I found Of Mice and Men by John Steinbeck, a difficult book to read. The language was very detailed and the speech was lazy as they left out letters, "You can't keep a job and you lose me ever" job I get. Jus" keep me shovin" all over the country all the time. An" that ain't the worst." However, by the end of the book I understood the language used and I actually read the book again and picked up a lot of things I first missed.
I was curious about the origins of the title and discovered it was from a line in a Scottish poem-.
"The best laid schemes o" mice an "men .
Gong aft agley [often go wrong].
And leave us nought but.
Grief and Pain.
For promised joy.".
I think this means that no matter how well we plan something, sometimes those plans will be just dreams and never become reality, or worse, they could go terribly wrong. I think this is used in the story referring to George and Lennie's dream of owning a farm. .
This dream made George and Lennie's friendship stronger but I think deep down George knew it was only a dream that would never eventuate. "-I think I knowed from the very first. I think I knowed we"d never do her. He usta like to hear about it so much I got thinking maybe we would." .
Lennie on the other hand, became so obsessed with the idea that it controlled him and became the only thing he thought of.
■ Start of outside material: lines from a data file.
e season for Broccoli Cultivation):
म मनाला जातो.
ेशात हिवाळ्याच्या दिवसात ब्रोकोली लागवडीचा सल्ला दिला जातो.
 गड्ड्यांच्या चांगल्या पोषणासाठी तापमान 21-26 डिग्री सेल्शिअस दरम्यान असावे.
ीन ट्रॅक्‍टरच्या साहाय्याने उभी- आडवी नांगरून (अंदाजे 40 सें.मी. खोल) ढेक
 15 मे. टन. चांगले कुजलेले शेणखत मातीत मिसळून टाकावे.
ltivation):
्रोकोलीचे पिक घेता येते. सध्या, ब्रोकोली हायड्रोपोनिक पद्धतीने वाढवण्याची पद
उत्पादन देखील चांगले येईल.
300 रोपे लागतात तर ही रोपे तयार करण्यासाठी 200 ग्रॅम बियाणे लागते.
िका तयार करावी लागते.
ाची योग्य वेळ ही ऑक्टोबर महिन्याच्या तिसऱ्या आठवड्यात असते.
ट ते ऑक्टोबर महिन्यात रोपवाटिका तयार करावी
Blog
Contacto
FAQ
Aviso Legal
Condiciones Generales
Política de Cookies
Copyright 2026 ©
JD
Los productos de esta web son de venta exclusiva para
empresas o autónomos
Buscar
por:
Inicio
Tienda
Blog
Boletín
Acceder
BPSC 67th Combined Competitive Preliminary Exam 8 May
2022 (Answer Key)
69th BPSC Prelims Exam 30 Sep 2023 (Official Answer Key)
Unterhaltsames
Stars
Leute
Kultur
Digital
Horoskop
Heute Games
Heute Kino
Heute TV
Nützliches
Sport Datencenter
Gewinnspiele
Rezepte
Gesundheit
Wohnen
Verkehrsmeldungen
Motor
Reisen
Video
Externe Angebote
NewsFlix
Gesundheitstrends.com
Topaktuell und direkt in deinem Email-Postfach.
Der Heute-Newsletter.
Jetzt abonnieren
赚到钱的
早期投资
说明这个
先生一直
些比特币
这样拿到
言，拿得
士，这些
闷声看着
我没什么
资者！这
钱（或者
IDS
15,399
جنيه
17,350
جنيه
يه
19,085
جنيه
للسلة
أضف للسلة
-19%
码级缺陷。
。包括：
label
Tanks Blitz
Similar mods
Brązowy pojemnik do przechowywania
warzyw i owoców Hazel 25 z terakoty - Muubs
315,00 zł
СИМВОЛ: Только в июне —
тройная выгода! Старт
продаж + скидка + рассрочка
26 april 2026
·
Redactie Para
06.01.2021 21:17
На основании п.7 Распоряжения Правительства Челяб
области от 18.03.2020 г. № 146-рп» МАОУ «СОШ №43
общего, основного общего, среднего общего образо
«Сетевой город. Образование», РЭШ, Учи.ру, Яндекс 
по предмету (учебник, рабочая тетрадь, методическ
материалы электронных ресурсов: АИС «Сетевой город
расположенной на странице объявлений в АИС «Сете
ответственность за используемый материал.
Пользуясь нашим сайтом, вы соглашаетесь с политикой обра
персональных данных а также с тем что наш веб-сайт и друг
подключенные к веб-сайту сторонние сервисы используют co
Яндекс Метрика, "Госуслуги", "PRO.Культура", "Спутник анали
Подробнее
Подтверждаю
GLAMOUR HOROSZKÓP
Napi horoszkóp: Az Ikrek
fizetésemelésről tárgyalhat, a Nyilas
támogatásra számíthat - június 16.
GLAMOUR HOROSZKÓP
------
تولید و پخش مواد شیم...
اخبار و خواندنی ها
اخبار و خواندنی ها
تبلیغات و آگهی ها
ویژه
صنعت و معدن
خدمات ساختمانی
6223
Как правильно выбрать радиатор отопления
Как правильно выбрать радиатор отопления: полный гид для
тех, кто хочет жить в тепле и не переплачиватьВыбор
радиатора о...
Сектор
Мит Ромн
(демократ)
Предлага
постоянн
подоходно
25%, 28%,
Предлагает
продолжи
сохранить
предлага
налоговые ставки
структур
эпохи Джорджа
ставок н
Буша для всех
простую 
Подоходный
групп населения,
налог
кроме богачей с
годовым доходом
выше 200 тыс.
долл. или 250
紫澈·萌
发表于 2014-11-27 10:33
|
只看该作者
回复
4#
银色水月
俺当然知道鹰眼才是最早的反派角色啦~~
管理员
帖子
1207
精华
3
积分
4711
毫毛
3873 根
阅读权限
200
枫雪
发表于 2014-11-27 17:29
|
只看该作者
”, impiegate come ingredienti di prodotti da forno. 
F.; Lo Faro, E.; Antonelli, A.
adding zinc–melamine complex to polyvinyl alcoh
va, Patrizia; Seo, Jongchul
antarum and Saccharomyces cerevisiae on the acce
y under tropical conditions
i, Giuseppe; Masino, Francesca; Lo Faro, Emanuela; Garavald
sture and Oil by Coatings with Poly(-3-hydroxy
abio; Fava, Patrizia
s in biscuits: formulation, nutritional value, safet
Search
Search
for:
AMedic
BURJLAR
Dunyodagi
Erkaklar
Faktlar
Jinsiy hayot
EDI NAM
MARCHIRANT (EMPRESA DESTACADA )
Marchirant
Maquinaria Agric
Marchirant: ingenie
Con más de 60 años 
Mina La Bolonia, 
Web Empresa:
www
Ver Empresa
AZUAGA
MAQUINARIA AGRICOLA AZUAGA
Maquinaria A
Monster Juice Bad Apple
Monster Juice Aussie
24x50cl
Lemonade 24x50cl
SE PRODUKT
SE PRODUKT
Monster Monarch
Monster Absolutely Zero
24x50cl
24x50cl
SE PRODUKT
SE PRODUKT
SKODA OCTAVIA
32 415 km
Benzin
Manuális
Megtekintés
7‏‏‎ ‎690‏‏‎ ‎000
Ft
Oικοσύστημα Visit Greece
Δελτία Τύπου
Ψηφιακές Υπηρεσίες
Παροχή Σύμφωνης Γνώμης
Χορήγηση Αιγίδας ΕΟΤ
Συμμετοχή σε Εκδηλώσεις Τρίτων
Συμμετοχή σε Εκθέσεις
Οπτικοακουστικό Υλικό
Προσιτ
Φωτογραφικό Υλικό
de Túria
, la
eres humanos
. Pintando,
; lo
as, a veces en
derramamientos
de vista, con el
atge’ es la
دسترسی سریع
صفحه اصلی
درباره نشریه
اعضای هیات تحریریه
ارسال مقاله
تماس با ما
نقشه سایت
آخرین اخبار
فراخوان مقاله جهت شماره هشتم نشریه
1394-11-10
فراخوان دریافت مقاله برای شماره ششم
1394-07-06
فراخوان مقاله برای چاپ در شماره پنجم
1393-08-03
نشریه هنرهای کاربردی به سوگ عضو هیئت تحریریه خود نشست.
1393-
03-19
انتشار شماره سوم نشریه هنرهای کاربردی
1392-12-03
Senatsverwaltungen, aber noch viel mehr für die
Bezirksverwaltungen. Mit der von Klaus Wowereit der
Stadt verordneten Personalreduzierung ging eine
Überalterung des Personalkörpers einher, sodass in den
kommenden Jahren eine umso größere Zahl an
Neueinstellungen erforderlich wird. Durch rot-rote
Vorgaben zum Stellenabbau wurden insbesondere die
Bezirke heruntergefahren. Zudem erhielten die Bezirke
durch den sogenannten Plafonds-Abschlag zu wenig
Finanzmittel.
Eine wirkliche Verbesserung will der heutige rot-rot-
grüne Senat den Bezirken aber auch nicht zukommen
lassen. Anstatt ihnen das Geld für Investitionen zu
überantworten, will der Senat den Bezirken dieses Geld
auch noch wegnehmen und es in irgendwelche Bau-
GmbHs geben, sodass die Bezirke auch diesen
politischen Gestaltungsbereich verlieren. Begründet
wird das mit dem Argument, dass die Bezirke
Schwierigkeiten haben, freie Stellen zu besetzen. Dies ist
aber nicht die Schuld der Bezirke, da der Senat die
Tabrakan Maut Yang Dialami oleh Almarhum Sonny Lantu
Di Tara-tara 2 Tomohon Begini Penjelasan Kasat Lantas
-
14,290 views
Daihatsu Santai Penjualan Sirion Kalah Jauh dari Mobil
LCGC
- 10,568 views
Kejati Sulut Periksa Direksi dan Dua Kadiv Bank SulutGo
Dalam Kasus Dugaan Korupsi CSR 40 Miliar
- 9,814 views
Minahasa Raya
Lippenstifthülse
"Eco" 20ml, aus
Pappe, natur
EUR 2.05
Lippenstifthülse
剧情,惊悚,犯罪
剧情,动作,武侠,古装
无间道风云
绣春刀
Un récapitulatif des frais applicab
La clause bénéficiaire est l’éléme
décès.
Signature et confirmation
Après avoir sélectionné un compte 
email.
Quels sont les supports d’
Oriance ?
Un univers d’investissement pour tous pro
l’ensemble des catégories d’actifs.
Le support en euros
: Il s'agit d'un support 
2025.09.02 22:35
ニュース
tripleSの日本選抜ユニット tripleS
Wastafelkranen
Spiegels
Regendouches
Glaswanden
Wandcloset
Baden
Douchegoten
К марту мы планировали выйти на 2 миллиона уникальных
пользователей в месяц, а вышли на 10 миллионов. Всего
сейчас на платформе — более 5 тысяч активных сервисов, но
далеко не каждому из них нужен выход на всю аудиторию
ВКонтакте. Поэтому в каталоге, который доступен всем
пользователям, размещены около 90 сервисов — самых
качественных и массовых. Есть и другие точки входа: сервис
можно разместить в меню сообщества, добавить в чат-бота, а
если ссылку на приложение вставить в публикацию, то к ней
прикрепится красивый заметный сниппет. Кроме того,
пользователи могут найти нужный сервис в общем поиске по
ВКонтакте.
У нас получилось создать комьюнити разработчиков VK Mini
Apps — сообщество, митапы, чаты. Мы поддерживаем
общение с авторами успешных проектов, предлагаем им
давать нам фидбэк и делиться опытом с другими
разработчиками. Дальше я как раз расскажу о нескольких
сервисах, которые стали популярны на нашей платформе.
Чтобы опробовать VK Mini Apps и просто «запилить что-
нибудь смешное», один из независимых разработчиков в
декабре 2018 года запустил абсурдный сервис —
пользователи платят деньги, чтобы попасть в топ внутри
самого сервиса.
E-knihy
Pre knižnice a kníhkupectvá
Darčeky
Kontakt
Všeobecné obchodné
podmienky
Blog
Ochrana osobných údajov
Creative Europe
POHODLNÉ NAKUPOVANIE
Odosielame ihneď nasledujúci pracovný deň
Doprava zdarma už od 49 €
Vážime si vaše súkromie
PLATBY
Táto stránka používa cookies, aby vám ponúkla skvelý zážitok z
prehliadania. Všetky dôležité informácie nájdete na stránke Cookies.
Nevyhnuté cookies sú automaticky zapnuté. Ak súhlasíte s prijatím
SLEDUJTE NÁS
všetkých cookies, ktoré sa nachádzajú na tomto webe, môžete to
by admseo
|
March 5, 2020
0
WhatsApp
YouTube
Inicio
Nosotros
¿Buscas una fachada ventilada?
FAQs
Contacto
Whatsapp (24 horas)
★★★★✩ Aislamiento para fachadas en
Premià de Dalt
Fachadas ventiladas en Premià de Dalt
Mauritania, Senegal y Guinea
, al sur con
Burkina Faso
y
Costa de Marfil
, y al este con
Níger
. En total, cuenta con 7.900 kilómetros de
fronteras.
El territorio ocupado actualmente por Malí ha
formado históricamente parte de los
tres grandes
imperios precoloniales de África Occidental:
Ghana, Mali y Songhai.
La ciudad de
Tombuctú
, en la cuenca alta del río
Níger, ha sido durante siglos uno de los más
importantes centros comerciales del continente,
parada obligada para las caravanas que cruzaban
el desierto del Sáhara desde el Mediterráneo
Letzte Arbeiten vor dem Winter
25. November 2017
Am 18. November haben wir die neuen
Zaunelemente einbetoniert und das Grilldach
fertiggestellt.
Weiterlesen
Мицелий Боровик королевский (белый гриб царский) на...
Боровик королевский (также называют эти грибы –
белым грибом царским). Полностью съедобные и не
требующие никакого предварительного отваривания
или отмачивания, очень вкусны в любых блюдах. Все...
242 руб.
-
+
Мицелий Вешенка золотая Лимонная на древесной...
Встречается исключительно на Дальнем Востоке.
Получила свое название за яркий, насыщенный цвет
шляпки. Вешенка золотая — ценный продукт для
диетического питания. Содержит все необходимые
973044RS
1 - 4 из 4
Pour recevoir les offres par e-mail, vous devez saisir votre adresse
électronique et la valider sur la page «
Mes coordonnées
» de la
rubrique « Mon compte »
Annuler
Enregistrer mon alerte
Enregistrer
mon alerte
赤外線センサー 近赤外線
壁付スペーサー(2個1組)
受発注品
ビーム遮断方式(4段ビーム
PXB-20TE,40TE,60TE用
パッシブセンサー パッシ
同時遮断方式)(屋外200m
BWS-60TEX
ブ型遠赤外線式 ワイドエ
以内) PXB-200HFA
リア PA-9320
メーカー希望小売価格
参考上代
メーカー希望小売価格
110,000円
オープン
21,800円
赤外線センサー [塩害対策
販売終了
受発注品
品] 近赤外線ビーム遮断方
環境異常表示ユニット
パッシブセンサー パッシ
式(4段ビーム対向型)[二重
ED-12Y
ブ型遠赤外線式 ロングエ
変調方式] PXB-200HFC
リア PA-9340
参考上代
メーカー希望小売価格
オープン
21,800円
Lennie might not have been smart, but he was sensitive, strong and had a huge heart. Although Lennie often annoys George with the mind of a child trapped in the body of a man, George does love Lennie and would do nearly anything for him. That is why at time he is so over protective of him.
Steinbeck uses different devices in his writing that became clearer to me the second time I read the book. He uses foreshadowing to introduce the reader to ideas of incidents that become a main part of the story. .
At the start of the text, Lennie and George talk about mice and how Lennie would "pet "em, [and pretty soon they bit my fingers and I] pinched their heads a little and then they was dead- because they was so little.